“Quand on n’a pas de meubles chez soi, c’est la galère”témoigne Fatou, qui a pu se procurer du matériel neuf à petit prix auprès de la Banque Solidaire Matériel, un projet Emmaüs Défi visant à aider les personnes précaires à s’installer dans leur premier logement.
Cette mère célibataire de 32 ans, dont le prénom a été modifié, recherche désormais du linge. “Je pense que les enfants vont adorer”elle sourit en dépliant une housse de couette verte à décor d’animaux, vendue cinq euros dans l’appartement témoin Emmaüs Défi, situé dans le 19e arrondissement de Paris.
Petit bureau à 12 euros, fauteuil bleu à 25 euros, matelas simple à 30 euros : dans cet espace d’une trentaine de mètres carrés, un espace est dédié à chaque pièce de la maison, exposant meubles sur commande et accessoires à emporter directement.
Fatou choisit parmi la petite sélection posée sur une étagère deux autres parures de lit, des rideaux et une couverture : « J’ai trouvé mon bonheur ! »se réjouit cette Francilienne qui s’apprête à l’emmener « premières fêtes de fin d’année » à la maison, logement social attribué après une longue période où elle était hébergée avec ses enfants chez un proche.
Né il y a douze ans, le dispositif Emmaüs Défi vise à lutter contre la précarité matérielle des personnes qui accèdent à un logement longue durée. A la demande de leur assistante sociale, ils viennent acquérir de nouveaux objets à prix réduits, offerts à l’association par une soixantaine d’entreprises partenaires.
Dormir par terre
Chaque bénéficiaire a droit à trois rendez-vous personnalisés d’une heure, lui permettant de sélectionner le matériel dans le catalogue et dans l’appartement témoin.
« Tout va très vite » voiture « la plupart des gens n’ont rien lorsqu’ils arrivent à leur logement »observe Adama Marina, 20 ans, une des conseillères commerciales de l’agence parisienne. “C’est difficile quand quelqu’un n’a pas assez d’argent pour acheter ce qu’il veut, même si on peut voir dans ses yeux qu’il aime l’article”.
Lors de son premier rendez-vous, Richard, 63 ans, a dû faire des choix pour respecter son budget de 200 euros. Ce Parisien qui a connu la rue vient de quitter un hôtel social pour un deux pièces, mais “il n’y a rien là-dedans”: « Je dors par terre dans mon sac de couchage, avec mon sac à dos comme oreiller et je me réveille d’un inconfort. L’idée est donc d’acheter d’abord un lit. ».
Il devra chercher ailleurs pour trouver un cadre et un sommier, car seuls des matelas sont disponibles. Quasiment neufs car hérités du village des athlètes olympiques, suite aux Jeux de Paris.
Richard jette un rapide coup d’œil au modèle exposé puis choisit pour lui quelques meubles essentiels. Plaque de cuisson, casseroles et plats vous attendront. Tout comme son préféré, un bureau permettant de travailler debout.
Dignité
Le dispositif présent à Paris, Aubervilliers, Lille, Lyon et Toulouse a déjà bénéficié à près de 37 000 personnes.

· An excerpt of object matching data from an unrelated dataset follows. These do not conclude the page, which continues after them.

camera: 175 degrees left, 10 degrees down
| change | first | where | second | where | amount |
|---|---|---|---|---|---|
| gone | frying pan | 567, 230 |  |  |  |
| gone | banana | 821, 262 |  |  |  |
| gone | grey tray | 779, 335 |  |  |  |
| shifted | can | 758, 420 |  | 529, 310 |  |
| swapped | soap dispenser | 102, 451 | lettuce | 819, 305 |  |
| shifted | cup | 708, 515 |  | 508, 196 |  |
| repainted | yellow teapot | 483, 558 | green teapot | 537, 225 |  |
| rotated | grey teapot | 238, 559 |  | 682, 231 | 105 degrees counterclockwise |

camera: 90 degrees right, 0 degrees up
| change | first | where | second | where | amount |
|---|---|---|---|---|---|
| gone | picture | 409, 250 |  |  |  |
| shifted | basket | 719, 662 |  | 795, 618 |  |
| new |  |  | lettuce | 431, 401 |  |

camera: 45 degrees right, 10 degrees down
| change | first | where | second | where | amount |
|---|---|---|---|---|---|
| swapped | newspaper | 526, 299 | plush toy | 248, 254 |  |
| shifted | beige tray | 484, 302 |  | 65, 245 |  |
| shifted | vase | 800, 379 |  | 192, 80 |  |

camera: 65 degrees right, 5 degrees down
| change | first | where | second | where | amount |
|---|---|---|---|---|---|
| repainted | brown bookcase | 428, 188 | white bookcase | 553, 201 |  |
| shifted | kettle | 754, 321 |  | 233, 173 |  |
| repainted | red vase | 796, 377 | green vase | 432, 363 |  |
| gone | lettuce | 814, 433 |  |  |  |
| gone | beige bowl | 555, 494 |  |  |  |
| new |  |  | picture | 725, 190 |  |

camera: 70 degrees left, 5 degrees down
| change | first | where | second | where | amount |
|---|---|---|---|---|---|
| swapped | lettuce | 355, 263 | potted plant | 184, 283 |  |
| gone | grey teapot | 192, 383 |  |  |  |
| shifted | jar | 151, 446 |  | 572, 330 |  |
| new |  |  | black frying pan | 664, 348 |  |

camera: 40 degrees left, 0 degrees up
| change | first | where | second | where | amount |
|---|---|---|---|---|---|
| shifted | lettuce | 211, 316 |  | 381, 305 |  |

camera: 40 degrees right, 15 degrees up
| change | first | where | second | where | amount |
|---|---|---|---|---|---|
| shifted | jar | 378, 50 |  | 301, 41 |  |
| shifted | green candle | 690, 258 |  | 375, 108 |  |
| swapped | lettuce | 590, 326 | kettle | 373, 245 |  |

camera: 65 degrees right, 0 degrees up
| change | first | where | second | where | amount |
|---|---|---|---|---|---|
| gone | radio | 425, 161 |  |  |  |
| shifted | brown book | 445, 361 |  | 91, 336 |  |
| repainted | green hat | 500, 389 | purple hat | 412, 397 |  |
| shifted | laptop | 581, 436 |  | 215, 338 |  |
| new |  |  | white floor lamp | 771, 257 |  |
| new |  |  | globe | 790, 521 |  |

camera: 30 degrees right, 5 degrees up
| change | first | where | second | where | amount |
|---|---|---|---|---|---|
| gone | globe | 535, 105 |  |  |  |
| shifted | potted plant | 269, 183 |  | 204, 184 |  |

Pourquoi leur vendre ces objets donnés plutôt que de les offrir ? “Cela fait partie de notre modèle économique, même si le chiffre d’affaires est loin de couvrir nos dépenses”explique à l’AFP Alexandra Blanchin, directrice générale d’Emmaüs Défi, qui évoque les frais de personnel et de point de vente.
“Il est aussi important pour la dignité de la personne qu’il y ait un prix sur l’objet”dit-elle.
Un principe généralement accepté par les bénéficiaires, comme Awa (prénom d’emprunt), 40 ans. « Tout ne peut pas être gratuit »souligne cette mère de famille nombreuse, une charrette pleine à ses côtés. Elle repart avec deux lampes de bureau et une pile de serviettes multicolores. Les meubles seront livrés plus tard.
“C’est tellement bien, j’ai pu avoir des commodes pour tous mes enfants au lieu d’une seule car elles coûtaient seulement 32 euros pièce”elle sourit, ravie de dépenser une partie de ce qu’elle et son mari ont « épargné pendant des années, en se privant de beaucoup de choses ».
La famille a vécu longtemps dans deux chambres d’hôtel, hébergement d’urgence. Emménager dans un appartement “C’est un grand changement, je n’arrive pas à y croire”ajoute-t-elle.